After we eliminate those extra solutions we get two triangles satisfying the conditions given in the problem,
both with area = 60
Hello,
If we put all the four equations given by SlipEternal in the Wolfram computational intelligence It gave the answer for the four unknown variables as follows $z(v)=26.4979,w=3.50207,x=5.31243,y=22.2655$. So the area of triangle assuming $base=y+4=26.2655,height=w=3.50207,$ we get the area of triangle 45.99 using the formula of the area of triangle $[\frac12*base*height]$ which is wrong and different from the correct answer 60

3. ## Re: area of triangle given angle bisector

Interesting!

Wolfram gives three solutions.
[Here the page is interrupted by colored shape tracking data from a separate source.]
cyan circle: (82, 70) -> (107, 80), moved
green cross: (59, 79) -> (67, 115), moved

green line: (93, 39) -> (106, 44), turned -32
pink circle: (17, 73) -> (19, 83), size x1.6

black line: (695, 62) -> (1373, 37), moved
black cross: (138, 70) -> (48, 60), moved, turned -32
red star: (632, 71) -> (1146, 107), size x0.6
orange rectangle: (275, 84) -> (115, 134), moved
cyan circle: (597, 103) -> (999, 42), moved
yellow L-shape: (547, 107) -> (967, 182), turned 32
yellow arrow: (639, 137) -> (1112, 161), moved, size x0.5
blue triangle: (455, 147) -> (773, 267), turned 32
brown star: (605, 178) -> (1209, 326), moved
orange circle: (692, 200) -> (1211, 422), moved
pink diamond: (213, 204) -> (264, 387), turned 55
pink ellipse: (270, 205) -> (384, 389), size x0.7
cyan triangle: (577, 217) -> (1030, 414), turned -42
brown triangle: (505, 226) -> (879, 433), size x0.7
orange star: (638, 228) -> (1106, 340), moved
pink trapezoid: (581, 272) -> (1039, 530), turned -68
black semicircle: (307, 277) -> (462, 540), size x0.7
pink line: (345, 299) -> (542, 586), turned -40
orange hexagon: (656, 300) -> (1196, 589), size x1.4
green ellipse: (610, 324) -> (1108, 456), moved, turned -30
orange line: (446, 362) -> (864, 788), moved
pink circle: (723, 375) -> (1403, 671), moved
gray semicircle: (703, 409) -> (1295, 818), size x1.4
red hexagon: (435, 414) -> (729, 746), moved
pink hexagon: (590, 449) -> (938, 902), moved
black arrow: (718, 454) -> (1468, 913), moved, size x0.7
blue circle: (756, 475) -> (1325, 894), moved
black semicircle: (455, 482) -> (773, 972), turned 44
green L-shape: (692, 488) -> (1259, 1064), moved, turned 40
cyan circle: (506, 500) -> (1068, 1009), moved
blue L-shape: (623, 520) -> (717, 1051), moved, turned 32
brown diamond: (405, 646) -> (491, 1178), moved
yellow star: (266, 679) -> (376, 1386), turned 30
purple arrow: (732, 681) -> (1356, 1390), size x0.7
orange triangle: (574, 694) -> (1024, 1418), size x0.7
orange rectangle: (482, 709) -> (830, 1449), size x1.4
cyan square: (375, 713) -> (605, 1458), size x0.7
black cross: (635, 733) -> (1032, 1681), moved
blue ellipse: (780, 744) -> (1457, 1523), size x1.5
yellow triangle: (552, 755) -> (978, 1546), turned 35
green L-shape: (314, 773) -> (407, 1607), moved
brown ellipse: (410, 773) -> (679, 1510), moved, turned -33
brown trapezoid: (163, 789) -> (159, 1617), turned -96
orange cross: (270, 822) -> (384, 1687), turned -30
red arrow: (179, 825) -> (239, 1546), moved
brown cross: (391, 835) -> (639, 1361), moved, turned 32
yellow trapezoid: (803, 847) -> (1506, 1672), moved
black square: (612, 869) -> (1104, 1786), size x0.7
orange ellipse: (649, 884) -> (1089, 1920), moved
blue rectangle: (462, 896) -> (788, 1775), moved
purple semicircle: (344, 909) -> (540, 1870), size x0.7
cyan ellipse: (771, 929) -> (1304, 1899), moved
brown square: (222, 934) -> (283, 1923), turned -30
Two solutions are acceptable and give an area = 60

The third solution w=3.50207 gives an angle BAN = 48.8 and angle NAC = 33.6 degrees
so AN is not the bisector

4. ## Re: area of triangle given angle bisector

Can someone confirm that there are two possible triangles that fit the requirements, both having an area of 60 ?

(All dimensions approximate, 4dp)

(1) AB =13.7262, BC = 8.7423, CA = 16.2738, /_BAC = 32.4933 deg.

(2) AB = 4.8666, BC = 24.6577, CA = 25.1334, /_BAC = 78.8351 deg.

5. ## Re: area of triangle given angle bisector Originally Posted by Idea Interesting!

Wolfram gives three solutions. Two solutions are acceptable and give an area = 60

The third solution w=3.50207 gives an angle BAN = 48.8 and angle NAC = 33.6 degrees
so AN is not the bisector
Hello,

The WolframAlpha computational intelligence gave these four solutions 1)v≈26.4979, w≈3.50207, x≈-5.31643, y≈22.2655;2)v≈26.4979, w≈3.50207, x≈5.31643, y≈22.2655;
3)v≈34.5687, w≈-4.56873, x≈-6.07234, y≈-38.2655; 4)v≈34.5687, w≈-4.56873, x≈-6.07234, y≈-38.2655.

Now tell me which two solutions are acceptable?
Secondly, You are telling $\overline{AN}$ is not the angle bisector. But your answer confirms that $\overline{AN}$ is the angle bisector and its length is 14.2971.

6. ## Re: area of triangle given angle bisector Originally Posted by BobP Can someone confirm that there are two possible triangles that fit the requirements, both having an area of 60 ?

(All dimensions approximate, 4dp)

(1) AB =13.7262, BC = 8.7423, CA = 16.2738, /_BAC = 32.4933 deg.

(2) AB = 4.8666, BC = 24.6577, CA = 25.1334, /_BAC = 78.8351 deg.

Hello,
Both the triangles have the area of ${60^\circ}$.

7. ## Re: area of triangle given angle bisector Originally Posted by Idea Interesting!

Wolfram gives three solutions. Two solutions are acceptable and give an area = 60

The third solution w=3.50207 gives an angle BAN = 48.8 and angle NAC = 33.6 degrees
so AN is not the bisector
Hello,

There is yet another equation to add in inputs to get correct solution i-e $\frac{y}{4}=\frac{z}{w}$.So WolframAlpha computational intelligence is correct, we omitted one input to add.

8. ## Re: area of triangle given angle bisector Originally Posted by SlipEternal Let's use letters to represent the different lengths:

$$\overline{AB} = w, \overline{AN} = x, \overline{NC}=y, \overline{AC} = z$$

Now, we have the following information:

By the Pythagorean Theorem:
$$w^2+4^2=x^2$$

By the Pythagorean Theorem:
$$(4+y)^2+w^2 = z^2$$

By the double angle formula for sine:
$$\dfrac{4+y}{z} = 2\dfrac{4}{x}\cdot \dfrac{w}{x}$$

Given:
$$w+z=30$$

That is four equations in four variables. So, this system may have a solution. You would need to solve it.
Hello,

There is one more equation to add which is $\frac{y}{4}=\frac{z}{w}$.